[Collected data]
# # # # # # #
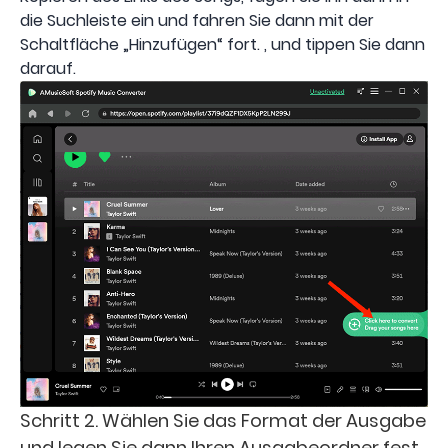
die Suchleiste ein und fahren Sie dann mit der
Schaltfläche „Hinzufügen“ fort. , und tippen Sie dann
darauf.
Schritt 2. Wählen Sie das Format der Ausgabe
und legen Sie dann Ihren Ausgabeordner fest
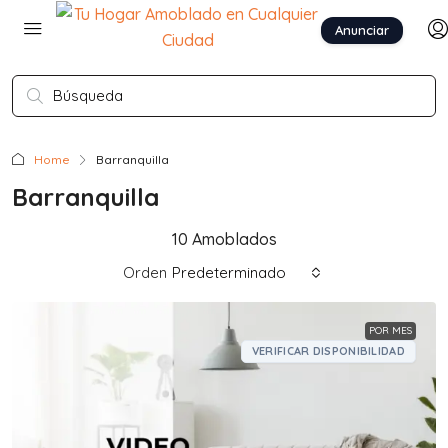
Anunciar
Home
Barranquilla
Barranquilla
10 Amoblados
Orden
Predeterminado
POR MES
VERIFICAR DISPONIBILIDAD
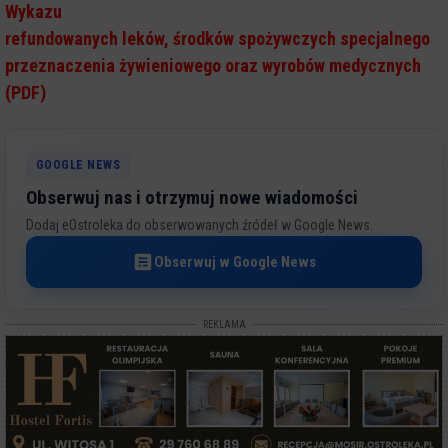
Wykazu
refundowanych leków, środków spożywczych specjalnego
przeznaczenia żywieniowego oraz wyrobów medycznych
(PDF)
GOOGLE NEWS
Obserwuj nas i otrzymuj nowe wiadomości
Dodaj eOstroleka do obserwowanych źródeł w Google News.
Obserwuj w Google News
REKLAMA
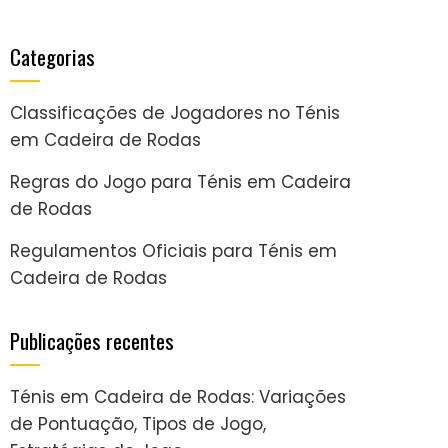
Categorias
Classificações de Jogadores no Ténis
em Cadeira de Rodas
Regras do Jogo para Ténis em Cadeira
de Rodas
Regulamentos Oficiais para Ténis em
Cadeira de Rodas
Publicações recentes
Ténis em Cadeira de Rodas: Variações
de Pontuação, Tipos de Jogo,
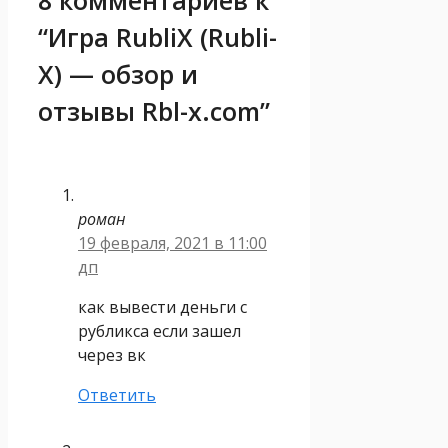
“Игра RubliX (Rubli-
X) — обзор и
отзывы Rbl-x.com”
роман
19 февраля, 2021 в 11:00
дп
как вывести деньги с
рубликса если зашел
через вк
Ответить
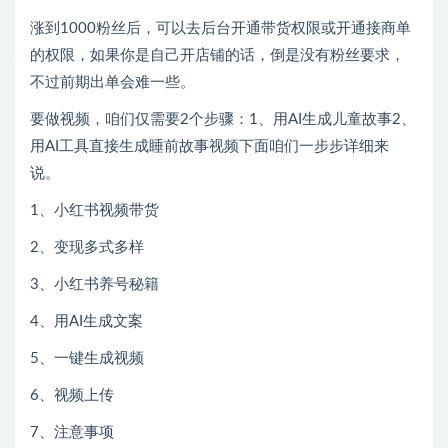
涨到1000粉丝后，可以去后台开通带货权限或开通接商单
的权限，如果你是自己开店铺的话，倒是没有粉丝要求，
不过前期出单会难一些。
要做视频，咱们仅需要2个步骤：1、用AI生成儿童故事2、
用AI工具直接生成睡前故事视频下面咱们一步步详细来
说。
1、小红书视频带货
2、变现多式多样
3、小红书养号秘籍
4、用AI生成文案
5、一键生成视频
6、视频上传
7、注意事项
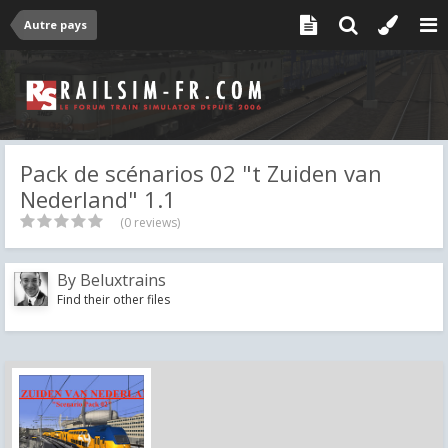
Autre pays
Pack de scénarios 02 "t Zuiden van
Nederland" 1.1
(0 reviews)
By
Beluxtrains
Find their other files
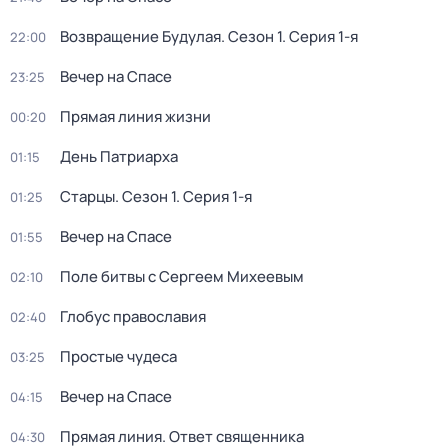
Возвращение Будулая
. Сезон 1
. Серия 1-я
22:00
Вeчер на Спасe
23:25
Прямая линия жизни
00:20
День Патриарха
01:15
Старцы
. Сезон 1
. Серия 1-я
01:25
Вeчер на Спасe
01:55
Поле битвы с Сергеем Михеевым
02:10
Глобус православия
02:40
Простые чудеса
03:25
Вeчер на Спасe
04:15
Прямая линия. Ответ священника
04:30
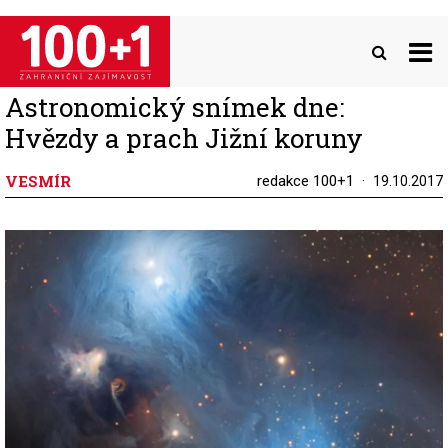
Přejít
k
hlavnímu
obsahu
Astronomický snímek dne:
Hvězdy a prach Jižní koruny
VESMÍR
redakce 100+1
19.10.2017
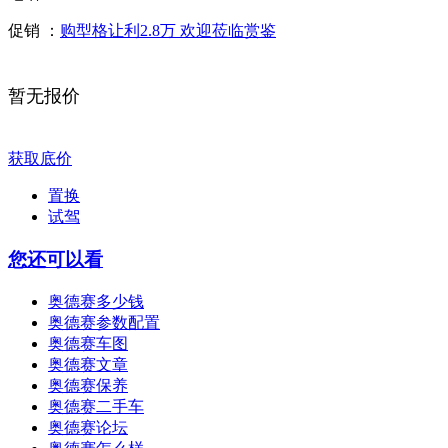
促销 ：
购型格让利2.8万 欢迎莅临赏鉴
暂无报价
获取底价
置换
试驾
您还可以看
奥德赛多少钱
奥德赛参数配置
奥德赛车图
奥德赛文章
奥德赛保养
奥德赛二手车
奥德赛论坛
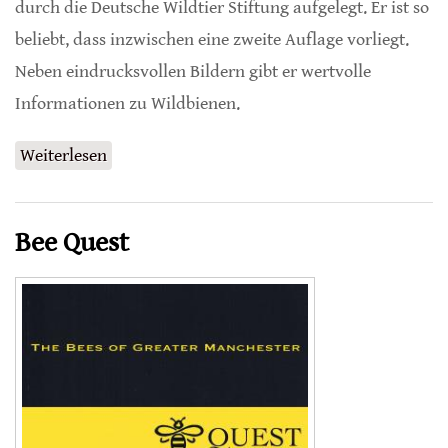
durch die Deutsche Wildtier Stiftung aufgelegt. Er ist so
beliebt, dass inzwischen eine zweite Auflage vorliegt.
Neben eindrucksvollen Bildern gibt er wertvolle
Informationen zu Wildbienen.
Weiterlesen
über Praxisratgeber Wildbienen
Bee Quest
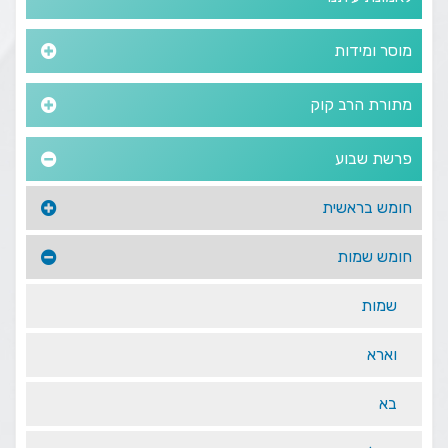
מוסר ומידות
מתורת הרב קוק
פרשת שבוע
חומש בראשית
חומש שמות
שמות
וארא
בא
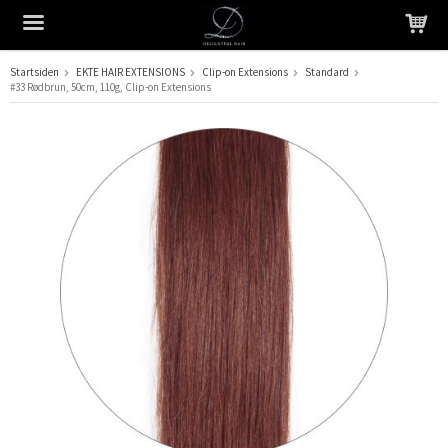
Startsiden
EKTE HAIR EXTENSIONS
Clip-on Extensions
Standard
#33 Rødbrun, 50cm, 110g, Clip-on Extensions
Produktet har blitt lagt til i handlekurven din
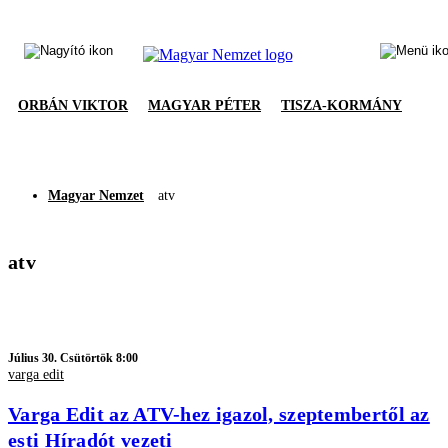
ORBÁN VIKTOR
MAGYAR PÉTER
TISZA-KORMÁNY
Magyar Nemzet
atv
atv
Július 30. Csütörtök 8:00
varga edit
Varga Edit az ATV-hez igazol, szeptembertől az
esti Híradót vezeti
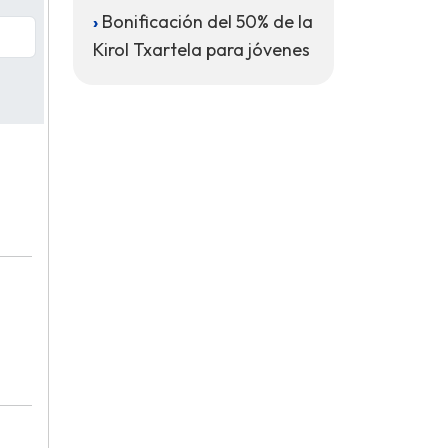
Bonificación del 50% de la
Kirol Txartela para jóvenes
# # # # # # #
__WHAT IS NEEDED__
Among the entries above, which lines include "линия"? List them all.

__ANSWER TO THIS EXERCISE__
Прямая линия жизни
Прямая линия. Ответ священника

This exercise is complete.